The only major difference between P₃₀ and the larger of the two active forms of P₄₁ generated by trypsin is the presence of most of the propeptide residues in P₃₀. Previous work has shown that removal of 3, 6, or 9 propeptide residues from P₄₆ does not result in an active enzyme and does not cause an increase in the reactivity of the enzyme’s SH group, while removal of 12 residues gives an active enzyme with a more reactive SH group (17). Our new data largely reinforce these earlier results, as (i) the clostridial GPR has only five propeptide residues (analogous to the Δ2-10 variant of B. megaterium GPR), which presumably are sufficient to maintain the enzyme as a zymogen; and (ii) trypsin digestion of the GPR variants lacking 3 or 6 propeptide residues gave results similar to those obtained upon digestion of P₄₆, while trypsin digestion of the variant lacking 12 propeptide residues was like that of P₄₁. In contrast, the Δ2-10 variant has essentially no enzymatic activity (17), as is the case for P₄₆, but trypsin digestion of the Δ2-10 variant gave results similar to those with the active P₄₁. While we cannot explain this discrepancy completely, we note that there is an arginine three residues after the N terminus of the Δ2-10 variant (Fig. 1B). Possibly the propeptide region in the Δ2-10 region is unstable enough that trypsin can cleave at this arginine residue, generating an enzyme that is identical to the Δ2-13 variant that is rapidly degraded by trypsin.

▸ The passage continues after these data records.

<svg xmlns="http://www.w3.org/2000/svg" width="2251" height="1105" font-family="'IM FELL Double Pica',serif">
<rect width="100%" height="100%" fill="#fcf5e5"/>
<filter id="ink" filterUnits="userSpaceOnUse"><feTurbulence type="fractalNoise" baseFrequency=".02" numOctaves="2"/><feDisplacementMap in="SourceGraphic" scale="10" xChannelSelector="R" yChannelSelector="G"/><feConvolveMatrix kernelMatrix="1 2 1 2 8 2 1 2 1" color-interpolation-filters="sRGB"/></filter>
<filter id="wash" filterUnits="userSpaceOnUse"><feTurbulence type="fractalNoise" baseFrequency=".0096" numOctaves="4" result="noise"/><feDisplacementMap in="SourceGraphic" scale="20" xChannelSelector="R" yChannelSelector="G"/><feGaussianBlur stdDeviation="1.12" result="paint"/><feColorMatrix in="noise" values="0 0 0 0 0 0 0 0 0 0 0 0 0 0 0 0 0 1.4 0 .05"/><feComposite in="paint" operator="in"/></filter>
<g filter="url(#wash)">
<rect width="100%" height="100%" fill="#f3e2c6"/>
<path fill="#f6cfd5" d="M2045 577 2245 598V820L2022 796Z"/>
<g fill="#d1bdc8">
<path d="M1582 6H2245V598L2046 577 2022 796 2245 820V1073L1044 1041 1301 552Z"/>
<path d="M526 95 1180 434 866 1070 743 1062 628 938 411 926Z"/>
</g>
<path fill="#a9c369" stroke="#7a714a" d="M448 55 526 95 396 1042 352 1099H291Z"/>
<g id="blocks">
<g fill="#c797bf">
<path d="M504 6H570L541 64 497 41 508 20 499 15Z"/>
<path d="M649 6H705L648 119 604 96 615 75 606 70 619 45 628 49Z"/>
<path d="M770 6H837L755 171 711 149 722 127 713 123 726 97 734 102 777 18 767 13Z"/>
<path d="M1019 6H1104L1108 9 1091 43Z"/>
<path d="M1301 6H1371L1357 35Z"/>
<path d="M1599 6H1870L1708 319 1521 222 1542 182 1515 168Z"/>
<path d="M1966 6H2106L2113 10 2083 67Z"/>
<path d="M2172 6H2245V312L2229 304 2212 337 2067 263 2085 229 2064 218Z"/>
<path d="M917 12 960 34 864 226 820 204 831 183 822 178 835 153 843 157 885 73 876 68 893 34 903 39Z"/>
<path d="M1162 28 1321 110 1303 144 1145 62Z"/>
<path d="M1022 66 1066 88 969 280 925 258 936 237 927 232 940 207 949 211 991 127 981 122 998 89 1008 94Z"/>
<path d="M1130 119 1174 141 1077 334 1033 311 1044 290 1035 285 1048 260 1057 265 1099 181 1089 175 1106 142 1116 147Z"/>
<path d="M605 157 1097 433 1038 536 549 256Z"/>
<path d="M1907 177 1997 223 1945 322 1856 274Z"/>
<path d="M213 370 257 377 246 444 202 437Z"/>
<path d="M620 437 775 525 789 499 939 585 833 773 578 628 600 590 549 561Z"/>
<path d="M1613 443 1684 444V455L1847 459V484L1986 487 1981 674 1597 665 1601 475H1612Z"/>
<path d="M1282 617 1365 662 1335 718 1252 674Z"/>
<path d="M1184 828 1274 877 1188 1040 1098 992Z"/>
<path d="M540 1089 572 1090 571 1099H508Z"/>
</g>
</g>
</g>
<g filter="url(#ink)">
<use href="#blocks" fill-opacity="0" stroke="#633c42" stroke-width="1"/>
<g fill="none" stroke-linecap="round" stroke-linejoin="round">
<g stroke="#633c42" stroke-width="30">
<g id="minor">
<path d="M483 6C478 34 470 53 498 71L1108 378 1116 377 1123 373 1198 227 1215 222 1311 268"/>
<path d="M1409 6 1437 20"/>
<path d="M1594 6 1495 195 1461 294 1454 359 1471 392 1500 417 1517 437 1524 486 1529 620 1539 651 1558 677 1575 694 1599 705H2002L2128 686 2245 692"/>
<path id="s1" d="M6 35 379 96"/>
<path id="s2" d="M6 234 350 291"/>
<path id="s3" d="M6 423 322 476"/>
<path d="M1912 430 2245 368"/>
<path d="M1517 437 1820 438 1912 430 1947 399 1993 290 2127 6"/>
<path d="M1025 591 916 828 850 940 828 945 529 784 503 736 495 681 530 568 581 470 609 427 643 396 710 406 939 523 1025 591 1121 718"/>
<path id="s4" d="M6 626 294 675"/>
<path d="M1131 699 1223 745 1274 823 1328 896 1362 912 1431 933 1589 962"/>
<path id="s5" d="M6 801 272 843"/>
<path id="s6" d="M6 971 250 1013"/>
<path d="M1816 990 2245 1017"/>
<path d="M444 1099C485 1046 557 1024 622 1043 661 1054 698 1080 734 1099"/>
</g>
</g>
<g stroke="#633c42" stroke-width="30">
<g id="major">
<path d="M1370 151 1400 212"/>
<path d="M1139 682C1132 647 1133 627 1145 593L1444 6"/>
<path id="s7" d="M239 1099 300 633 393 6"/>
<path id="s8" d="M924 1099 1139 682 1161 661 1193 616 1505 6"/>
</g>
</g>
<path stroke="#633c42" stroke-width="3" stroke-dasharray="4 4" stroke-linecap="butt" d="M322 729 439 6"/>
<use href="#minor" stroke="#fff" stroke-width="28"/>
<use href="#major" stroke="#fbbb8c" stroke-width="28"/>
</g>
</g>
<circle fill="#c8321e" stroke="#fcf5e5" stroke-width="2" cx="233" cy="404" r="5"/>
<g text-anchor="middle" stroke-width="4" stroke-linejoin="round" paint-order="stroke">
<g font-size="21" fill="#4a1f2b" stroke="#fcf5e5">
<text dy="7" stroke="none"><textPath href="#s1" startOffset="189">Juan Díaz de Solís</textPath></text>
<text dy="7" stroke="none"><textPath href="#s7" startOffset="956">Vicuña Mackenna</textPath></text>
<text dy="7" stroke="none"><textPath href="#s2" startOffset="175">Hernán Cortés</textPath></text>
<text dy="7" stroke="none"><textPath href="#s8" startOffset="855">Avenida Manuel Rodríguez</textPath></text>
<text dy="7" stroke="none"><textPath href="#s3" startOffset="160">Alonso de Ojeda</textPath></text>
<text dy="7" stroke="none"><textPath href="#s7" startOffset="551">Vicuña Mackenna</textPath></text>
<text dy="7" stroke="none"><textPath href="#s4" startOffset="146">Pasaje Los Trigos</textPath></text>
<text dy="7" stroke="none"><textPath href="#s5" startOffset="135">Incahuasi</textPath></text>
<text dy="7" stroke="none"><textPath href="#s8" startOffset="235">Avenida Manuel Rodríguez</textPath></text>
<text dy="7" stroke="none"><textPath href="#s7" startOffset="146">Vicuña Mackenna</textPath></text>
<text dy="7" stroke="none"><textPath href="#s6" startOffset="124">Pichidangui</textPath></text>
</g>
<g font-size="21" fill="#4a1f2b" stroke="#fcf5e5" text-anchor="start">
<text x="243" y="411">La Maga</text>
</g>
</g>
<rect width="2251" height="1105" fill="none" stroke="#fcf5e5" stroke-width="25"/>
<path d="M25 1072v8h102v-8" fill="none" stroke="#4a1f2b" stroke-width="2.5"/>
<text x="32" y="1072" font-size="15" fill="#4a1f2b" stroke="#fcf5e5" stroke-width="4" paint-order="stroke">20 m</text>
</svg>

While these results provide further support for the importance of the propeptide in determining GPR structure, they also suggest that most of the propeptide is unlikely to be freely accessible to the solvent, as it is only in the Δ2-10 variant that there may have been significant internal trypsin cleavage in the propeptide. However, the N-terminal region of the propeptide must be solvent accessible, as trypsin does cleave adjacent to K³. This result, as well as the relative stability of the Δ2-7 variant to trypsin and a propeptide of only five residues in the clostridial GPR, indicates that only a few propeptide residues are needed to maintain GPR in the zymogen conformation. Since there is no large conformational change in the P₄₆→P₄₁ conversion, a clear challenge for future work will be to elucidate the precise nature of this conformational change.